-- GIVEN INFORMATION --
┌──

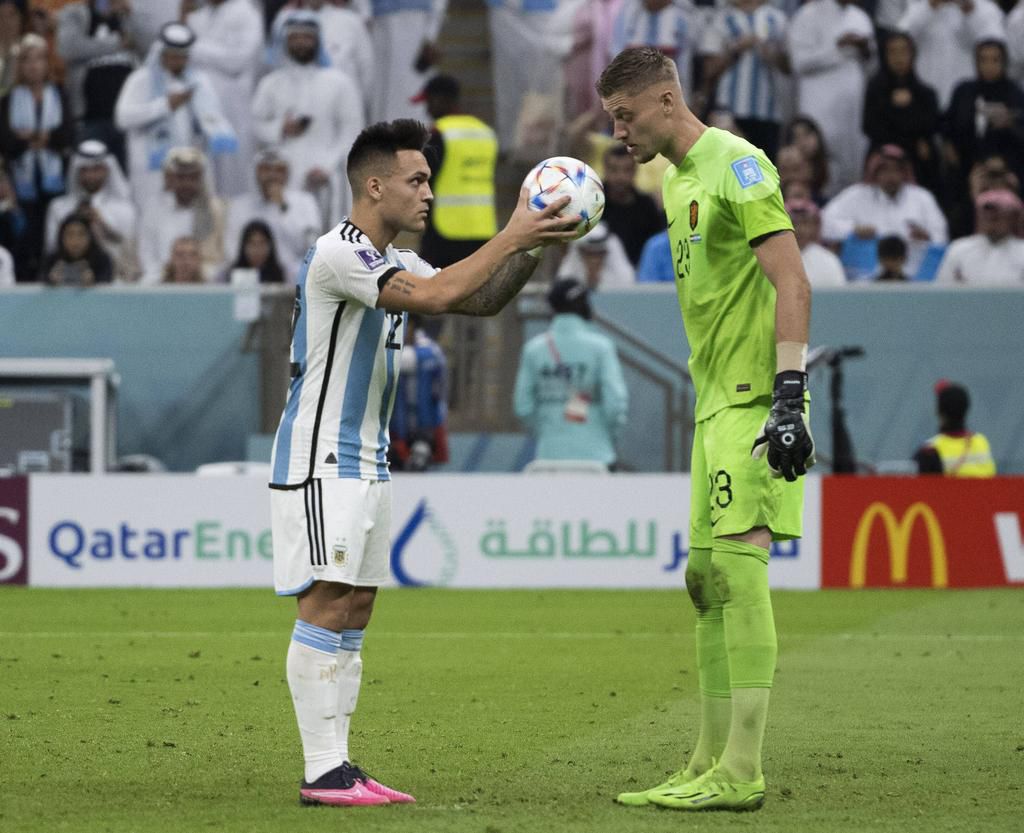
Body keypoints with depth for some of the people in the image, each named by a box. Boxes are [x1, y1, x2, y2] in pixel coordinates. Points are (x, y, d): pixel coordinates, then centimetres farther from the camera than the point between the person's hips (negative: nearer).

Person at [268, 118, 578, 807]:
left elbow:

└──
┌──

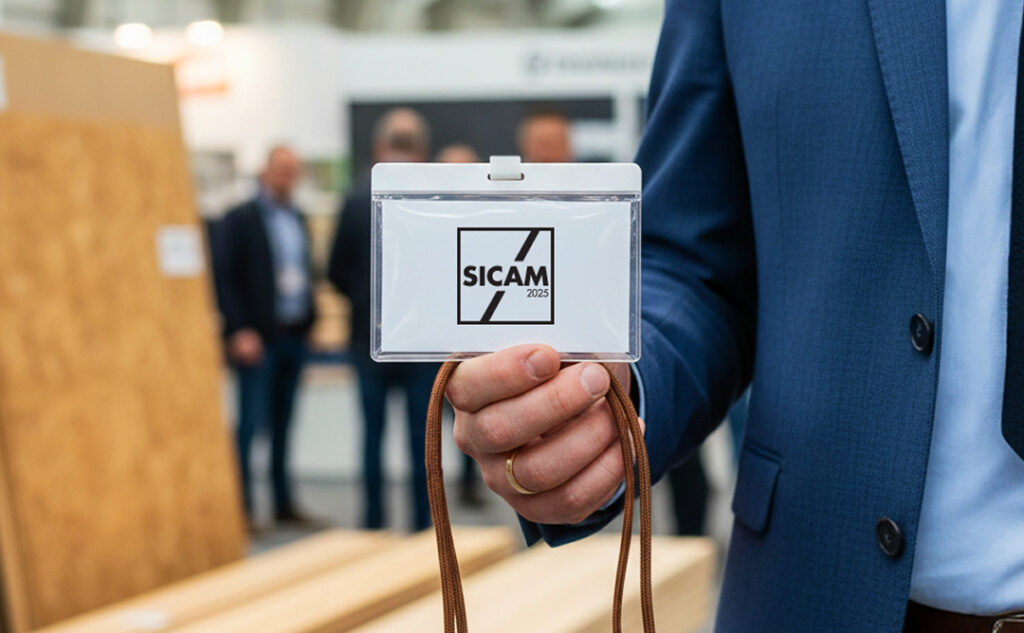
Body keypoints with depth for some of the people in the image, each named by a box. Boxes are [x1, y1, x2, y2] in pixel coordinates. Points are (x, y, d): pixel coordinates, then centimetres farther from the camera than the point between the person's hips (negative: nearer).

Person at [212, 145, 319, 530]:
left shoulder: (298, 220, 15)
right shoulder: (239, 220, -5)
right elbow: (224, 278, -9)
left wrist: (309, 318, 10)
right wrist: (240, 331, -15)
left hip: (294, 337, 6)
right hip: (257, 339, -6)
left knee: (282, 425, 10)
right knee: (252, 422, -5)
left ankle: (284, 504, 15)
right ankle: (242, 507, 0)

└──

Leave out every line above except those from the line with "right elbow: (224, 278, -9)" up to and including the line with "right ankle: (242, 507, 0)", and copy those exactly.

right elbow: (224, 278, -9)
left wrist: (309, 318, 10)
right wrist: (240, 331, -15)
left hip: (294, 337, 6)
right hip: (257, 339, -6)
left knee: (282, 425, 10)
right knee: (252, 422, -5)
left ankle: (284, 504, 15)
right ankle: (242, 507, 0)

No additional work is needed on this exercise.